Kubeflow Trainer Quick Start

A minimal distributed PyTorch training setup on Alauda AI using Kubeflow Trainer v2: a custom runtime image, a ClusterTrainingRuntime, and an MNIST example notebook.

Runtime image

Use the prebuilt image alaudadockerhub/torch-distributed:v2.9.1-aml2, or build your own from this torch_distributed.Containerfile:

FROM python:3.13-trixie
ARG USERNAME=appuser
ARG USER_UID=1000
ARG USER_GID=$USER_UID

RUN sed -i 's/deb.debian.org/mirrors.ustc.edu.cn/g' /etc/apt/sources.list.d/debian.sources && \
    apt-get update && apt-get install -y build-essential

RUN pip install --no-cache-dir -i https://pypi.tuna.tsinghua.edu.cn/simple -U pip && \
    pip install --no-cache-dir --index-url https://download.pytorch.org/whl/cu126 \
        "torch==2.9.1" "torchvision==0.24.1"

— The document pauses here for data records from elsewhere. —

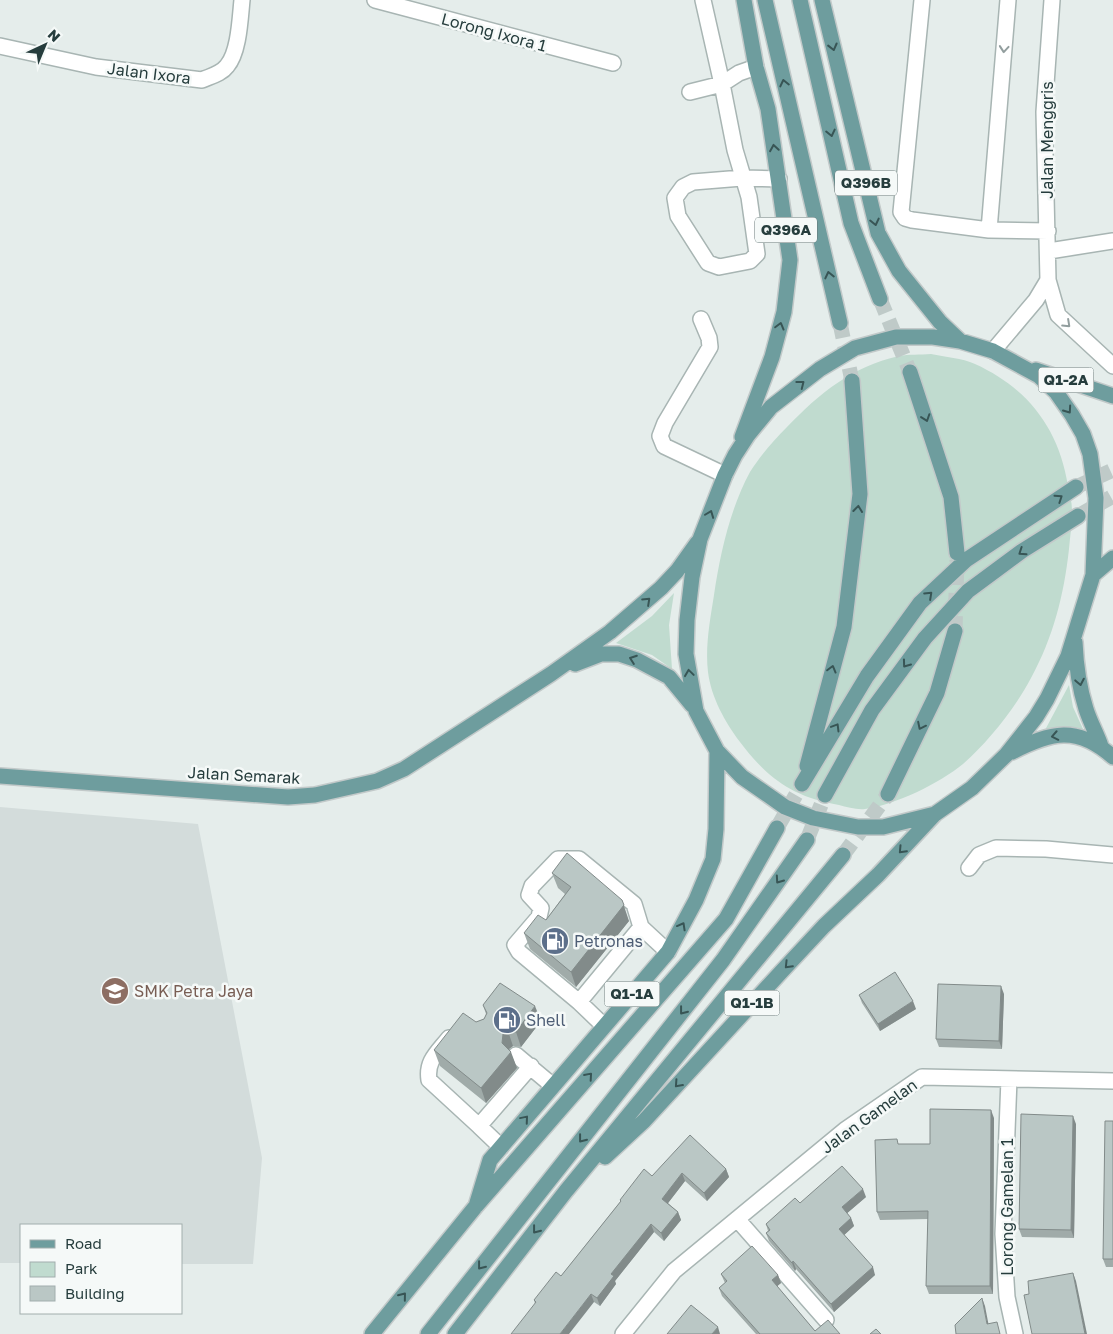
<svg xmlns="http://www.w3.org/2000/svg" width="1113" height="1334" viewBox="0 0 1113 1334" font-family="'Golos Text',sans-serif">
<style>
.built{fill:#d3dcdb}
.green{fill:#c0dbcf}
.lines{fill:none;stroke-linecap:round;stroke-linejoin:round}
.major-tunnel{stroke:#bfcac8;stroke-width:15;stroke-dasharray:15 8;stroke-linecap:butt}
.minor-casing{stroke:#a8b5b3;stroke-width:18}
.major-casing{stroke:#c2c9c9;stroke-width:18}
.minor{stroke:#fff;stroke-width:15}
.major{stroke:#6e9d9e;stroke-width:15}
.wall{fill:#a0aba9}
.shaded-wall{fill:#828b8a}
.building{fill:#bac7c5;stroke:#828b8a}
.oneway{stroke:#385555}
.oneway2{stroke:#929e9e}
.labels{text-anchor:middle;stroke-width:5;stroke-linejoin:round;paint-order:stroke}
.shield{fill:#f5f9f8;stroke:#647575;stroke-width:1}
.shield-label{font-size:15px;font-weight:bold;fill:#263d3d}
.street-label{font-size:16px;fill:#263d3d;stroke:#f5f9f8}
.service-label{font-size:16px;fill:#4e5e75;stroke:#f5f9f8;text-anchor:start}
.education-label{font-size:16px;fill:#785e54;stroke:#f5f9f8;text-anchor:start}
</style>
<rect width="100%" height="100%" fill="#e5edeb"/>
<path class="built" d="M0 807 198 824 262 1158 253 1264H181V1225H21V1263H0Z"/>
<path class="green" d="M931 354C945 357 962 358 975 364 1028 388 1059 429 1068 486 1070 494 1072 503 1072 511 1072 524 1070 537 1069 549 1064 595 1053 638 1031 678 1016 707 988 742 963 764 940 783 895 805 865 809 857 810 847 807 839 805 793 797 768 779 740 742 725 722 711 697 708 672 705 647 710 620 714 595 720 554 730 509 750 472 760 456 773 441 787 427 820 393 851 367 899 356 909 354 920 355 931 354Z
M674 593 669 625 672 669 652 655 616 643 652 616Z
M1069 685 1073 707 1083 729 1045 730Z"/>
<g class="lines">
<path class="major-tunnel" d="M880 299 910 372
M840 323 852 381
M1076 487 1113 470
M1078 516 1113 496
M955 631 957 560
M777 828 802 784
M807 840 825 795
M843 855 888 794"/>
<defs>
<path id="minor" d="M375 0 613 63
M922 0 901 212 905 218 912 220 989 230 1048 231
M1052 0 1044 112 1048 280 1058 315 1113 366
M0 46 96 67 202 80C211 76 221 74 227 66 239 52 240 19 242 0
M756 67 739 73 722 84 735 150 749 197 757 254 750 261 719 267 708 263 678 216 675 198 683 187 693 182 742 178 779 179
M690 92 722 84 703 0
M989 230 1008 0
M1049 251 1113 241
M701 319 709 338 710 347 665 423 660 436 664 446 725 475
M993 351 1036 300 1048 280
M969 868 979 855 996 848 1046 849 1113 855
M579 1002 641 927
M604 1026 579 1002 519 952 515 945 539 917 541 908 529 895 532 886 558 859H579L634 904 641 927 668 952
M449 1038C437 1053 426 1061 429 1080L479 1126 531 1066
M516 1055 553 1086
M1009 1079 1003 1234 1007 1297 1015 1334
M479 1126 501 1147
M737 1219 826 1320
M623 1334 674 1271 845 1130 922 1077 1113 1081"/>
<path id="major" d="M765 0 840 323
M800 0 851 223 880 299
M822 0 878 233 899 271 940 322 960 341
M1036 370 1113 396
M910 372 951 497 957 553
M742 437 772 357 784 312 790 260 768 109 756 67 744 0
M1093 575 1113 558
M1075 642C1076 665 1079 687 1086 709 1090 722 1097 734 1101 746
M575 664 601 654H619L637 660 669 677 692 705
M1012 752C1051 732 1077 725 1113 757
M807 766 844 627 860 494 852 381
M0 776 288 797 315 795 377 781 404 769 551 674 610 632 661 588 677 571 697 543
M802 784 867 676 920 603 966 560 1076 487
M888 794 937 693 955 631
M825 795 872 710 925 638 968 591 1022 551 1078 516
M605 1157 644 1121 782 971 824 926 878 875 935 814
M476 1206 490 1160 668 952 696 900 713 859 716 829 717 751 696 711 686 654 687 620 692 577 700 539 725 475 735 455 748 435 771 407 820 369 855 348 896 337H933L960 341 993 351 1039 376 1056 392 1072 415 1083 434 1090 454 1096 498 1093 575 1068 656 1047 699 1036 717 1006 755 972 788 935 814 883 827H858L813 818 785 807 742 777 717 751
M372 1334 476 1206 726 919 777 828
M428 1334 723 960 807 840
M455 1334 566 1191 843 855"/>
</defs>
<use href="#minor" class="minor-casing"/>
<use href="#major" class="major-casing"/>
<use href="#minor" class="minor"/>
<use href="#major" class="major"/>
</g>
<path class="wall" d="M552 873 629 921 576 987 530 949 524 933 546 920 565 894 558 888Z
M1004 994 1002 1049 939 1047 936 1039Z
M859 995 916 1009 880 1031 862 1003Z
M483 1005 541 1021 521 1047 513 1046 509 1049 517 1068 486 1103 440 1066 434 1050 476 1022 484 1019 486 1014Z
M994 1118 993 1294H929L926 1286 928 1219 880 1220 877 1212 899 1144H930Z
M1113 1121V1267H1106L1103 1259Z
M1076 1124 1074 1238 1022 1237 1019 1229Z
M726 1169 729 1177 707 1201 685 1181 668 1203 678 1212 681 1220 664 1241 654 1232 615 1281 616 1284 600 1306 594 1302 535 1304 534 1300 561 1276 620 1202V1200L652 1176Z
M866 1197 847 1213 851 1218 854 1226 844 1235 875 1275 834 1312 796 1269 795 1271 769 1241 766 1233 768 1231 766 1224 800 1203Z
M721 1274 778 1275 781 1283 777 1286 815 1331 840 1334H756L722 1296 719 1288 725 1283Z"/>
<path class="shaded-wall" d="M622 900 629 921 576 987 571 972Z
M1001 986 1004 994 1002 1049 999 1041Z
M913 1001 916 1009 880 1031 878 1024Z
M535 1006 541 1021 521 1047 516 1032Z
M508 1031 513 1046 509 1049 511 1052 517 1068 486 1103 481 1088 502 1043 503 1034Z
M991 1110 994 1118 993 1294 990 1286Z
M1073 1116 1076 1124 1074 1238 1071 1230Z
M726 1169 729 1177 707 1201 704 1193Z
M682 1173 685 1181 665 1207 662 1199Z
M863 1189 866 1197 845 1215 842 1207Z
M678 1212 681 1220 664 1241 661 1233Z
M851 1218 854 1226 842 1237 839 1229Z
M651 1224 654 1232 615 1281 616 1284 600 1306 597 1298 611 1274Z
M793 1261 796 1269 795 1271 792 1263Z
M873 1267 875 1275 834 1312 831 1304Z
M1073 1273 1076 1281 1087 1334H1085Z
M778 1275 781 1283 775 1288 772 1280Z
M591 1294 594 1302 569 1334H560Z
M982 1298 985 1306 990 1332 987 1324Z
M718 1327 720 1334H712Z"/>
<path class="building" d="M567 853 622 900 624 905 571 972 524 933 538 915 546 920 571 887 552 873Z
M895 972 913 1001 878 1024 859 995Z
M500 983 535 1006 516 1032 508 1031 503 1034 502 1043 511 1052 481 1088 434 1050 463 1013 476 1022 484 1019 487 1013 483 1005Z
M938 984 1001 986 999 1041 936 1039Z
M930 1109 991 1110 990 1286H926L928 1211 877 1212 875 1140 897 1139 898 1144H930Z
M1021 1114 1073 1116 1071 1230 1019 1229Z
M1105 1121H1113V1259H1103Z
M690 1135 726 1169 704 1193 682 1173 662 1199 678 1212 661 1233 651 1224 611 1274 614 1276 597 1298 591 1294 560 1334H511L536 1302 534 1300 556 1272 561 1276 621 1201 620 1200 644 1169 652 1176Z
M842 1166 863 1189 842 1207 851 1218 839 1229 873 1267 831 1304 793 1261 792 1263 766 1233 770 1230 766 1224 795 1198 800 1203Z
M752 1246 778 1275 772 1280 815 1331 828 1320 840 1334H760L719 1288 727 1281 721 1274Z
M1073 1273 1085 1334H1032L1024 1295 1029 1294 1028 1281Z
M982 1298 987 1324 997 1322 1000 1334H956L955 1325Z
M691 1305 718 1327 712 1334H667Z
M876 1329 881 1334H870Z"/>
<defs><path id="oneway-chevron" d="M-2-3.5L2.5 0L-2 3.5" fill="none" stroke-width="1.6" stroke-linecap="round" stroke-linejoin="round" transform="scale(1.25)"/></defs>
<g class="oneway">
<use href="#oneway-chevron" transform="translate(833 47) rotate(76)"/>
<use href="#oneway-chevron" transform="translate(784 83) rotate(-103)"/>
<use href="#oneway-chevron" transform="translate(831 133) rotate(77)"/>
<use href="#oneway-chevron" transform="translate(774 148) rotate(-99)"/>
<use href="#oneway-chevron" transform="translate(875 222) rotate(77)"/>
<use href="#oneway-chevron" transform="translate(829 275) rotate(-103)"/>
<use href="#oneway-chevron" transform="translate(780 326) rotate(-75)"/>
<use href="#oneway-chevron" transform="translate(801 384) rotate(-38)"/>
<use href="#oneway-chevron" transform="translate(1068 410) rotate(55)"/>
<use href="#oneway-chevron" transform="translate(926 418) rotate(71)"/>
<use href="#oneway-chevron" transform="translate(1059 498) rotate(-34)"/>
<use href="#oneway-chevron" transform="translate(858 509) rotate(-83)"/>
<use href="#oneway-chevron" transform="translate(710 514) rotate(-69)"/>
<use href="#oneway-chevron" transform="translate(1022 552) rotate(146)"/>
<use href="#oneway-chevron" transform="translate(929 595) rotate(-43)"/>
<use href="#oneway-chevron" transform="translate(647 601) rotate(-43)"/>
<use href="#oneway-chevron" transform="translate(633 659) rotate(-160)"/>
<use href="#oneway-chevron" transform="translate(906 664) rotate(126)"/>
<use href="#oneway-chevron" transform="translate(832 669) rotate(-75)"/>
<use href="#oneway-chevron" transform="translate(689 673) rotate(-98)"/>
<use href="#oneway-chevron" transform="translate(1080 682) rotate(79)"/>
<use href="#oneway-chevron" transform="translate(921 726) rotate(116)"/>
<use href="#oneway-chevron" transform="translate(836 727) rotate(-59)"/>
<use href="#oneway-chevron" transform="translate(1055 736) rotate(169)"/>
<use href="#oneway-chevron" transform="translate(902 850) rotate(133)"/>
<use href="#oneway-chevron" transform="translate(779 880) rotate(125)"/>
<use href="#oneway-chevron" transform="translate(682 926) rotate(-61)"/>
<use href="#oneway-chevron" transform="translate(788 965) rotate(134)"/>
<use href="#oneway-chevron" transform="translate(683 1011) rotate(128)"/>
<use href="#oneway-chevron" transform="translate(589 1076) rotate(-49)"/>
<use href="#oneway-chevron" transform="translate(678 1084) rotate(132)"/>
<use href="#oneway-chevron" transform="translate(525 1119) rotate(-50)"/>
<use href="#oneway-chevron" transform="translate(582 1139) rotate(128)"/>
<use href="#oneway-chevron" transform="translate(536 1230) rotate(128)"/>
<use href="#oneway-chevron" transform="translate(481 1266) rotate(128)"/>
<use href="#oneway-chevron" transform="translate(403 1296) rotate(-51)"/>
</g>
<g class="oneway2">
<use href="#oneway-chevron" transform="translate(1004 49) rotate(95)"/>
<use href="#oneway-chevron" transform="translate(1067 324) rotate(43)"/>
</g>
<defs>
<symbol id="fuel-disc" viewBox="-11 -11 22 22"><circle r="9.5" fill="#5c6f8a" stroke="#f5f9f8"/><path d="M-5.5-6h7V0h2V4h1.3V-2.5L3-4.5l.8-.8L6-3V5H2.5V1h-1V6h-7ZM-4.2-4.7v3.2H.2V-4.7Z" fill="#fff"/></symbol>
<symbol id="school-disc" viewBox="-11 -11 22 22"><circle r="9.5" fill="#8d6e63" stroke="#f5f9f8"/><path d="M0-5L7-2L0 1L-7-2ZM-4 1L0 2.5L4 1V4Q0 6-4 4Z" fill="#fff"/></symbol>
</defs>
<g fill-rule="evenodd">
<use href="#fuel-disc" x="539" y="925" width="32" height="32"/>
<use href="#school-disc" x="99" y="975" width="32" height="32"/>
<use href="#fuel-disc" x="491" y="1004" width="32" height="32"/>
</g>
<g class="labels">
<g class="shield">
<rect x="835" y="170.5" width="62" height="25" rx="4"/>
<rect x="755" y="217.5" width="62" height="25" rx="4"/>
<rect x="1038.5" y="367.5" width="55" height="25" rx="4"/>
<rect x="604.5" y="981.5" width="55" height="25" rx="4"/>
<rect x="724.5" y="990.5" width="55" height="25" rx="4"/>
</g>
<g class="shield-label">
<text x="866" y="188">Q396B</text>
<text x="786" y="235">Q396A</text>
<text x="1066" y="385">Q1-2A</text>
<text x="632" y="999">Q1-1A</text>
<text x="752" y="1008">Q1-1B</text>
</g>
<g class="street-label">
<text transform="translate(494 32) rotate(15)" y="6">Lorong Ixora 1</text>
<text transform="translate(149 73) rotate(7)" y="6">Jalan Ixora</text>
<text transform="translate(1047 140) rotate(-90)" y="6">Jalan Menggris</text>
<text transform="translate(244 775) rotate(3)" y="6">Jalan Semarak</text>
<text transform="translate(869 1116) rotate(-36)" y="6">Jalan Gamelan</text>
<text transform="translate(1007 1207) rotate(-90)" y="6">Lorong Gamelan 1</text>
</g>
<g class="service-label">
<text x="574" y="947">Petronas</text>
<text x="526" y="1026">Shell</text>
</g>
<g class="education-label">
<text x="134" y="997">SMK Petra Jaya</text>
</g>
</g>
<rect x="20" y="1224" width="162" height="90" fill="#f5f9f8" stroke="#a2aead"/>
<rect x="30" y="1240" width="25" height="8" fill="#6e9d9e" stroke="#a2aead"/>
<text x="65" y="1249" font-size="15" fill="#263d3d">Road</text>
<rect x="30" y="1262" width="25" height="15" fill="#c0dbcf" stroke="#a2aead"/>
<text x="65" y="1274" font-size="15" fill="#263d3d">Park</text>
<rect x="30" y="1286" width="25" height="15" fill="#bac7c5" stroke="#a2aead"/>
<text x="65" y="1299" font-size="15" fill="#263d3d">Building</text>
<g transform="translate(45 45) rotate(44)" stroke="#f5f9f8" stroke-width="4" paint-order="stroke">
<path d="M0-4L9 19L0 12L-9 19Z" fill="#263d3d"/>
<text y="-8" font-size="14" font-weight="bold" text-anchor="middle" fill="#263d3d">N</text>
</g>
</svg>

RUN groupadd --gid $USER_GID $USERNAME \
    && useradd --uid $USER_UID --gid $USER_GID -m $USERNAME

WORKDIR /workspace
RUN chown $USERNAME:$USER_GID /workspace

ClusterTrainingRuntime

Apply this kf-torch-distributed.yaml as cluster admin. The pod spec is tightened for Alauda AI's default PSA.

apiVersion: trainer.kubeflow.org/v1alpha1
kind: ClusterTrainingRuntime
metadata:
  name: torch-distributed
  labels:
    trainer.kubeflow.org/framework: torch
spec:
  mlPolicy:
    numNodes: 1
    torch:
      numProcPerNode: auto
  template:
    spec:
      replicatedJobs:
        - name: node
          template:
            metadata:
              labels:
                trainer.kubeflow.org/trainjob-ancestor-step: trainer
            spec:
              template:
                spec:
                  securityContext:
                    runAsNonRoot: true
                    runAsUser: 1000
                    runAsGroup: 1000
                    fsGroup: 1000
                  volumes:
                    - name: dshm
                      emptyDir:
                        medium: Memory
                        sizeLimit: 2Gi
                    - name: workspace
                      emptyDir: {}
                  containers:
                    - name: node
                      image: alaudadockerhub/torch-distributed:v2.9.1-aml2
                      env:
                        - { name: TORCH_HOME,           value: /tmp/torch_cache }
                        - { name: TORCH_EXTENSIONS_DIR, value: /tmp/torch_extensions }
                        - { name: TRITON_CACHE_DIR,     value: /tmp/triton_cache }
                      volumeMounts:
                        - { name: workspace, mountPath: /workspace }
                        - { name: dshm,      mountPath: /dev/shm }
                      securityContext:
                        allowPrivilegeEscalation: false
                        capabilities: { drop: [ALL] }
                        runAsNonRoot: true
                        seccompProfile: { type: RuntimeDefault }

Run the example notebook

The notebook installs Python packages and downloads MNIST, so the workbench needs outbound network access.

Download kubeflow-trainer-mnist.ipynb and upload it to your workbench, then follow it to submit the TrainJob.

For background on Trainer v2 features, see the upstream Kubeflow Trainer docs.